3. (a) The domain of f is A, the codomain of f is B and the range of f is {x, z}.
(b) The image of d is x
(c) The element y is not an image.
(d) The set f (X) = {x, z}.
(e) One example: g = {(x, d), (y, c), (z, b)}.
4. f (x) = f (y).
5. Proof. We first show that f (A1 ∪ A2 ) ⊆ f (A1 ) ∪ f (A2 ). Let b ∈ f (A1 ∪ A2 ). Then there
exists a ∈ A1 ∪ A2 such that f (a) = b. Since a ∈ A1 ∪ A2 , it follows that a ∈ A1 or a ∈ A2 ,
say the former. Thus b = f (a) ∈ f (A1 ). Since f (A1 ) is a subset of f (A1 ) ∪ f (A2 ), we have
b ∈ f (A1 ) ∪ f (A2 ) and so f (A1 ∪ A2 ) ⊆ f (A1 ) ∪ f (A2 ).
Next, we show that f (A1 ) ∪ f (A2 ) ⊆ f (A1 ∪ A2 ). Let b ∈ f (A1 ) ∪ f (A2 ). Then b ∈ f (A1 )
or b ∈ f (A2 ), say the former. Thus there exists a ∈ A1 such that f (a) = b. Since a ∈ A1 , it
follows that a ∈ A1 ∪ A2 and so b = f (a) ∈ f (A1 ∪ A2 ). Hence f (A1 ) ∪ f (A2 ) ⊆ f (A1 ∪ A2 ).

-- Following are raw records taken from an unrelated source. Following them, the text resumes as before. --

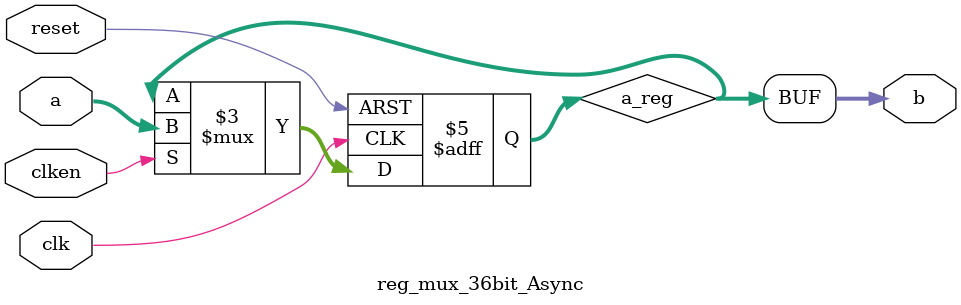
<source format=v>
module reg_mux_36bit_Async (a,clk,reset,clken,b);
parameter regi = 1;
    input [35:0]a;
    input clk,clken,reset;

    output reg [35:0]b;

    reg [35:0]a_reg;

    always @(*) begin
        if (regi) begin 
             b <= a_reg;
        end else begin
            b = a;
        end
    end

    always @(posedge clk or posedge reset) begin
        if (reset) begin
            a_reg <= 0;
        end else begin
             if (clken) begin
                   a_reg <= a;
                end  
        end
    end

endmodule
</source>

Therefore, f (A1 ) ∪ f (A2 ) = f (A1 ∪ A2 ).
6. Proof. Let b ∈ f (A1 ∩ A2 ). Then there exists a ∈ A1 ∩ A2 such that f (a) = b. Since
a ∈ A1 ∩ A2 , it follows that a ∈ A1 and a ∈ A2 . Thus b = f (a) ∈ f (A1 ) and b = f (a) ∈ f (A2 ),
implying that b ∈ f (A1 ) ∩ f (A2 ). Therefore, f (A1 ∩ A2 ) ⊆ f (A1 ) ∩ f (A2 ).